— Ну и что ж! Ничего теперь от этого уже не изменится. Армия готова для удара, и сам фюрер не захочет отложить его ни на минуту.
— Это так, — согласился Штейнглиц. — А если красные ответят встречным ударом?
— Не ответят. Мы располагаем особой директивой Сталина. Он приказал своим войскам в случае боевых действий на границе оттеснить противника за пределы демаркационной линии и не идти дальше.
— Ну, а если…
— Если кому-нибудь станут известны эти твои идиотские рассуждения, — строго оборвал майора Дитрих, — знай, что у меня в сейфе будет храниться их запись.
— А если я донесу раньше, чем ты?
— Ничего, друг мой, у тебя не выйдет. — Голос Дитриха звучал ласково.
— Почему?
— Твоя информация мной сейчас уже принята. Но не сегодняшним числом, и за ее злоумышленную задержку тебя расстреляют.
— Ловко! Но почему ты придаешь всему этому такое значение?
Дитрих ответил томно:
— Я дорожу честью третьего отдела «Ц». У нас никогда не было никаких промахов в работе, у нас и сейчас нет никаких промахов. И не будет.
Штейнглиц воскликнул горячо, искренне:
— Оскар, можешь быть спокоен: я тебя понял!
— Как утверждает Винкельман, спокойствие есть качество, более всего присущее красоте. А мне нравится быть всегда и при всех обстоятельствах красивым… — И Дитрих снисходительно потрепал Штейнглица по щеке.
Светало. Небо в той стороне, где была родина Иоганна, постепенно все больше и больше озарялось восходящим солнцем. Теплый воздух лучился блеском и чистотой. Через спущенное стекло в машину проникал нежный, томительный запах трав.
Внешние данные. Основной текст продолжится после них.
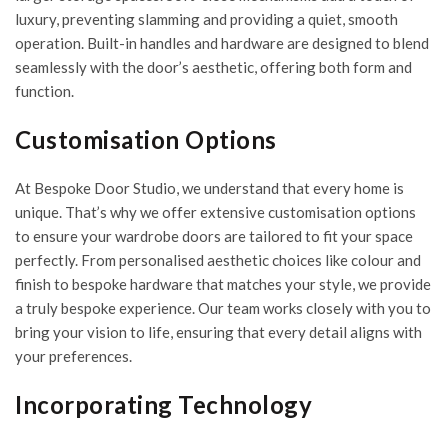
luxury, preventing slamming and providing a quiet, smooth
operation. Built-in handles and hardware are designed to blend
seamlessly with the door’s aesthetic, offering both form and
function.
Customisation Options
At Bespoke Door Studio, we understand that every home is
unique. That’s why we offer extensive customisation options
to ensure your wardrobe doors are tailored to fit your space
perfectly. From personalised aesthetic choices like colour and
finish to bespoke hardware that matches your style, we provide
a truly bespoke experience. Our team works closely with you to
bring your vision to life, ensuring that every detail aligns with
your preferences.
Incorporating Technology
Иоганн автоматически вел машину. Его охватило мертвящее оцепенение. Все душевные силы были исчерпаны. Сейчас он обернется и запросто застрелит своих пассажиров. Потом приедет в подразделение и снова будет стрелять, стрелять, только стрелять. Это — единственное, что он теперь в состоянии сделать, единственное, что ему осталось.
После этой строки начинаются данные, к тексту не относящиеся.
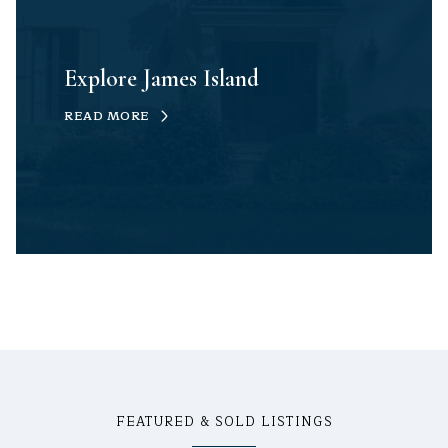
Explore James Island
READ MORE
FEATURED & SOLD LISTINGS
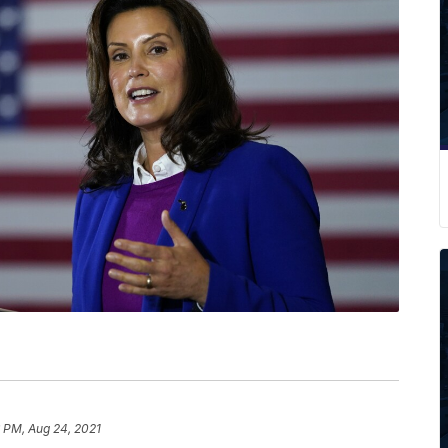
6 PM, Aug 24, 2021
Рука Иоганна потянулась к автомату, и тут он как бы услышал голос Бруно, его последний завет: «Что бы ни было — вживаться. Вживаться — во имя победы и жизни людей, вживаться».
Да и чего Иоганн добьется своим малодушием? Нет, это не малодушие, даже предательство. Бруно не простил бы его.
Если бы случилось чудо, и Бруно остался жив, и его бы попросили оценить свой подвиг, самое большее, что он сказал бы: «Хорошая работа, хорошая работа советского разведчика, исполнившего свои служебные обязанности в соответствии с обстановкой». Он бы так сказал о себе, этот Бруно.
Но почему Бруно? У этого человека ведь есть имя, отчество, фамилия. Семья в Москве — жена, дети. Они сейчас спят, но скоро проснутся, дети будут собираться в школу, мать приготовит им завтрак, завернет в вощеную бумагу, проводит до дверей, потом и сама уйдет на работу.
Кто ее муж? Служащий. Часто уезжает в длительные командировки. Все знают: должность у него небольшая, скромная. Семья занимает две комнатки в общей квартире. К младшему сыну переходит одежда от старшего, а старшему перешивают костюмы и пальто отца, И когда такие, как Бруно, погибают так, как погиб он, родственников и знакомых оповещают: скоропостижно скончался — сердце подвело. И все. Даже в «Вечерней Москве» не будет извещения о смерти.
Но на смену этому времени должно же прийти другое время. Пройдет много, очень много лет, прежде чем дети чекиста смогут сказать: «Отец наш…» И рассказ их прозвучит, как легенда, странная, малоправдоподобная, невероятная легенда о времени, когда это называлось просто: работа советского разведчика в тылу врага.
Но не потом, а сейчас, сразу же изучат соратники погибшего обстоятельства его смерти. Для них его смерть — рабочий урок, один из примеров. И если все, до последнего вздоха окажется логичным, целесообразным, запишут: «Коммунист такой-то с честью выполнил свой долг перед партией и народом».
Но этот человек, которого называли Бруно, — советский гражданин. Разве нет у него имени, отчества, фамилии?